» **Material provided**:
---+---

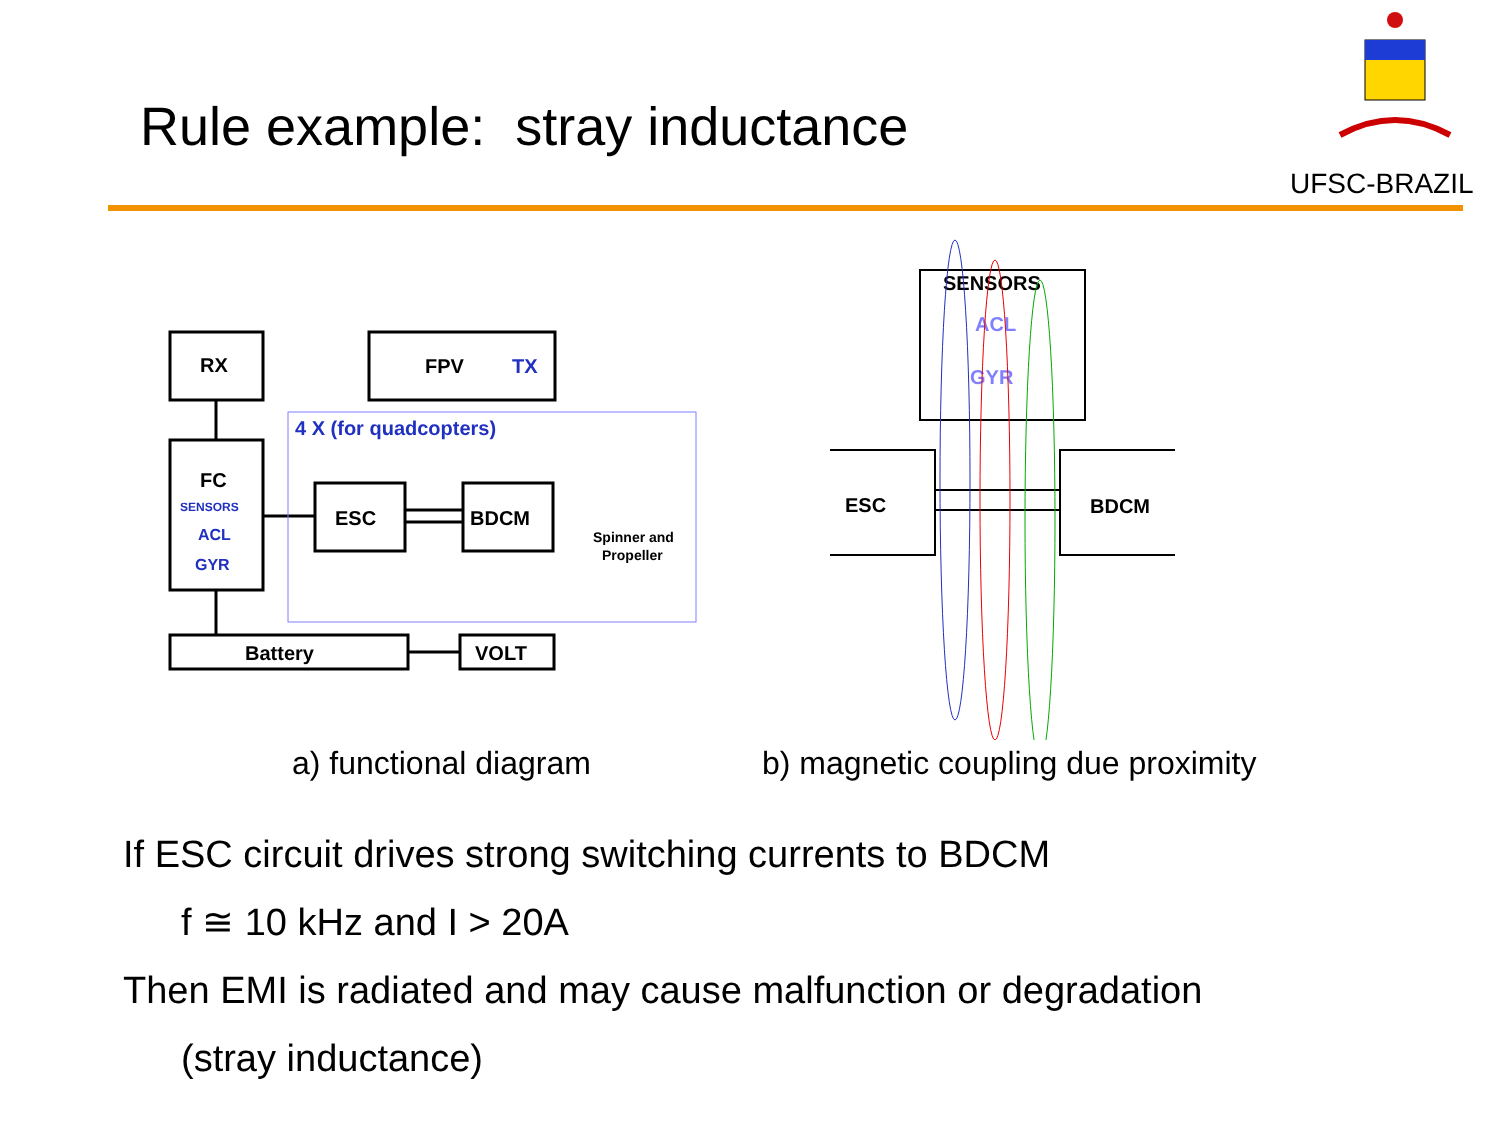Rule example: stray inductance
UFSC-BRAZIL
RX
FPV
TX
FC
ESC
BDCM
Battery
VOLT
4 X (for quadcopters)
SENSORS
ACL
GYR
Spinner and
Propeller
SENSORS
ACL
GYR
ESC
BDCM
a) functional diagram
b) magnetic coupling due proximity
If ESC circuit drives strong switching currents to BDCM
f ≅ 10 kHz and I > 20A
Then EMI is radiated and may cause malfunction or degradation
(stray inductance)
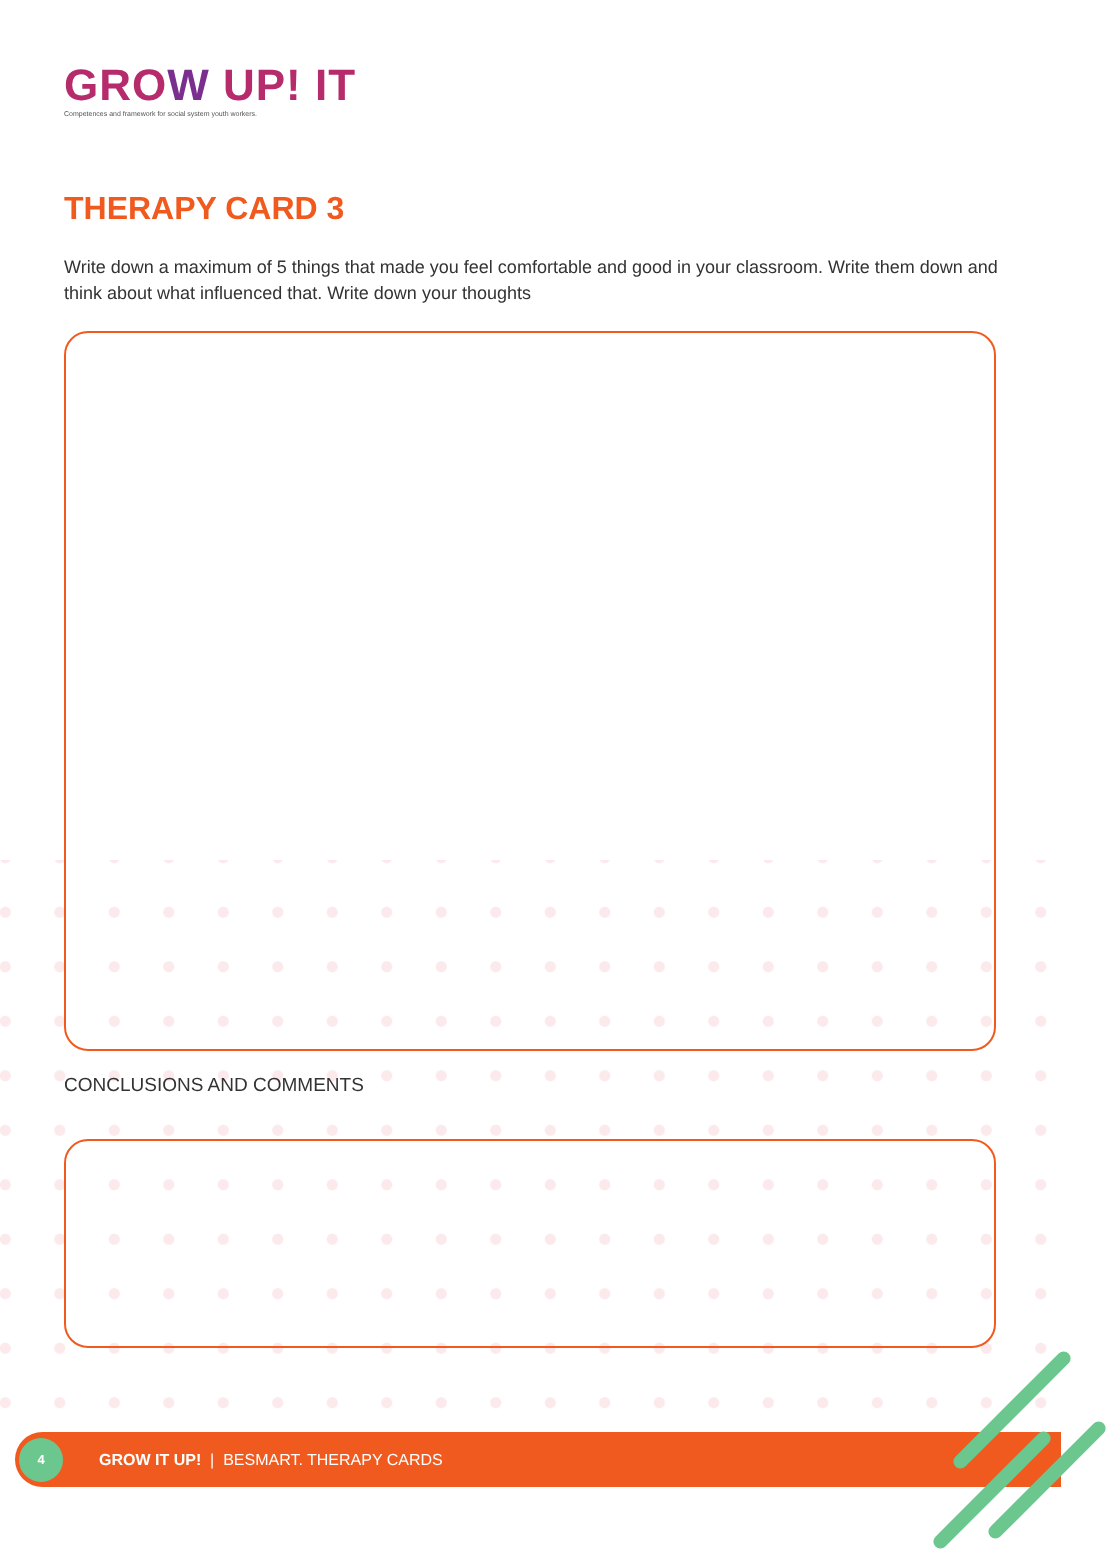GROW UP! IT
Competences and framework for social system youth workers.
THERAPY CARD 3
Write down a maximum of 5 things that made you feel comfortable and good in your classroom. Write them down and think about what influenced that. Write down your thoughts
CONCLUSIONS AND COMMENTS
4
GROW IT UP! | BESMART. THERAPY CARDS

---+---

» **Assigned task**: If a record above holds a picture, leave the picture out and write out everything else exactly.

» **Solved problem**:
Rule example: stray inductance
UFSC-BRAZIL
RX
FPV
TX
FC
ESC
BDCM
Battery
VOLT
4 X (for quadcopters)
SENSORS
ACL
GYR
Spinner and
Propeller
SENSORS
ACL
GYR
ESC
BDCM
a) functional diagram
b) magnetic coupling due proximity
If ESC circuit drives strong switching currents to BDCM
f ≅ 10 kHz and I > 20A
Then EMI is radiated and may cause malfunction or degradation
(stray inductance)
GROW UP! IT
Competences and framework for social system youth workers.
THERAPY CARD 3
Write down a maximum of 5 things that made you feel comfortable and good in your classroom. Write them down and think about what influenced that. Write down your thoughts
CONCLUSIONS AND COMMENTS
4
GROW IT UP! | BESMART. THERAPY CARDS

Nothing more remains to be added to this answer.